Global Markets
Canadian Markets
Canada’s TSX dropped, weighed down by weakness in the financial sector, while gains in energy stocks helped cushion the downside as oil prices climbed more than 2%. The rise in crude came as investors reacted to tentative signs that a Middle East peace deal, particularly involving the U.S. and Iran, could materialize, easing geopolitical risk but still supporting prices in the near term.
Domestic data painted a more fragile economic picture, according to the Canadian Federation of Independent Business, with more small businesses closing than opening for the sixth straight quarter. Exit rates rose to 5.6% while entry rates lagged at 4.8%, marking one of the weakest business formation environments since the COVID-19 period and signaling ongoing pressure from high costs, interest rates, and subdued demand.
American Markets
US, markets moved modestly higher, with investors balancing persistent macroeconomic headwinds against a generally solid earnings season that has helped stabilize sentiment.
The U.S. economy continues to be viewed as relatively resilient, with economists highlighting its strong positioning to benefit from an artificial intelligence-driven investment cycle.

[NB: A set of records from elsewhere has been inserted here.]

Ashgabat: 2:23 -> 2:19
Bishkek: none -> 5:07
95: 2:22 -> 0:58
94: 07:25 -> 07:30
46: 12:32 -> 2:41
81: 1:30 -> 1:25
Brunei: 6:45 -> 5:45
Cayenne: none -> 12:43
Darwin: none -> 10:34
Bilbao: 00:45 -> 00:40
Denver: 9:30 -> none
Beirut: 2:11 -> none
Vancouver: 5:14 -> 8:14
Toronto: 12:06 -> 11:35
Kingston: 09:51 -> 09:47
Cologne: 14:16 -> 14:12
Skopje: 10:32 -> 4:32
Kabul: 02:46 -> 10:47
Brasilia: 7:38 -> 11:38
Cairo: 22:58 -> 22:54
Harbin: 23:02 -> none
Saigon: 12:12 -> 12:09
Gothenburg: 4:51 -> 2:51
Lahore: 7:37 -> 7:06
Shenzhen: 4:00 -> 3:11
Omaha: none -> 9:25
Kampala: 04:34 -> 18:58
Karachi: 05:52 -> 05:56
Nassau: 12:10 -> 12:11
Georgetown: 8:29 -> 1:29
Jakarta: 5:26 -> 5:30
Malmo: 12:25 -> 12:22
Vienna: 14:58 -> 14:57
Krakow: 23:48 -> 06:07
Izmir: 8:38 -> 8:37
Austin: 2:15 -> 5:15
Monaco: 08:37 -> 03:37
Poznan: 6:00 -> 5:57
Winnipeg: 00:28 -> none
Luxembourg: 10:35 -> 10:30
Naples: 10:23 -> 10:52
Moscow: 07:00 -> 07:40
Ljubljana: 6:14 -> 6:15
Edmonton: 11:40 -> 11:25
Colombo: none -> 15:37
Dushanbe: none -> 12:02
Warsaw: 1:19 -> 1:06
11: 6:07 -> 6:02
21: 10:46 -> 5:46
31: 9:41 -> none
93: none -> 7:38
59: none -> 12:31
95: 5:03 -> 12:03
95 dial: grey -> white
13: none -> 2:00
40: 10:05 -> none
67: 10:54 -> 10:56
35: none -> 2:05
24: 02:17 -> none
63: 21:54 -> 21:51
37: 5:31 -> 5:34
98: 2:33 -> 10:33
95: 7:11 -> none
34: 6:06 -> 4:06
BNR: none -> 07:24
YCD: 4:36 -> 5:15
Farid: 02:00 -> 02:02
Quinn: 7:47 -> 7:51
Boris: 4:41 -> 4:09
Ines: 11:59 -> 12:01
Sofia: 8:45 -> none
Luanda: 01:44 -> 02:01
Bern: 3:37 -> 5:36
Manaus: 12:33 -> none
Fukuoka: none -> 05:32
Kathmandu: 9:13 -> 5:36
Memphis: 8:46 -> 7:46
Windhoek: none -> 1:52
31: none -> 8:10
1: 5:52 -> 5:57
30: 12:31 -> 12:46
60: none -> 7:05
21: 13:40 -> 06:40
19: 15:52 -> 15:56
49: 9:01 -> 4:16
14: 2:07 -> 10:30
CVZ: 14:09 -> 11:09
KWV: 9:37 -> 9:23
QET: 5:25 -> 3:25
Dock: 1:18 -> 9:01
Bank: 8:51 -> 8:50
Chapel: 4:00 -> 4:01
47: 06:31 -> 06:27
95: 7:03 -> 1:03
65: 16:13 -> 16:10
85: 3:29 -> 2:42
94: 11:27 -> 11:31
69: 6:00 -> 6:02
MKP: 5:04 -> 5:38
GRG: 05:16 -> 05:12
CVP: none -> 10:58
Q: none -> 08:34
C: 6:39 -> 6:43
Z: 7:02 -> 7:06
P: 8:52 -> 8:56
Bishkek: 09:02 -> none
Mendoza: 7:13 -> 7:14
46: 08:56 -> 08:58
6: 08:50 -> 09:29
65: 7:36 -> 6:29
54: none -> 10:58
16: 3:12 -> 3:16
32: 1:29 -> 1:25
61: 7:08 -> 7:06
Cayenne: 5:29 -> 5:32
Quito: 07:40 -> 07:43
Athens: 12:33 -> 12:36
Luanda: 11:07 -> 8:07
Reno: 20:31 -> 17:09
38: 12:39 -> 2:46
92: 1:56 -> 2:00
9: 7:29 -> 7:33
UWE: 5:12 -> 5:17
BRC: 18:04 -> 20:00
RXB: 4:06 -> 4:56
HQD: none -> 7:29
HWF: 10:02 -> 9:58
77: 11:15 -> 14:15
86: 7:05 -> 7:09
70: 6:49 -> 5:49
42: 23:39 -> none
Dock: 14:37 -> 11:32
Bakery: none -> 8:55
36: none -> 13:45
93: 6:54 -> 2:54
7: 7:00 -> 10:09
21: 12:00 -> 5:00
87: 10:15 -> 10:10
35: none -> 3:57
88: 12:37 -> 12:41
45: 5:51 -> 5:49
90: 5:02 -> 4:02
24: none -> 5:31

The U.S. dollar edged higher but remained near multi-month lows as traders stayed focused on geopolitical developments, particularly the potential for a U.S.–Iran agreement, which could influence both energy markets and global risk appetite.
European Markets
European markets were mixed as investors digested a steady flow of corporate earnings, with expectations pointing to only modest growth across the region.
Sentiment was further weighed down by structural concerns, including reports of a looming jet fuel shortage that could disrupt travel and logistics in the near term. In Germany, the government cut its 2026 growth forecast to 0.5%, reflecting increased uncertainty tied to geopolitical tensions and trade disruptions.
In the UK, stocks moved higher, supported largely by strength in energy stocks. Economic data showed the British economy had gained momentum prior to recent geopolitical tensions, with GDP rising 0.5% in February. This stronger-than-expected growth helped lift the pound, reinforcing a cautiously optimistic outlook even as external and macro risks elevate.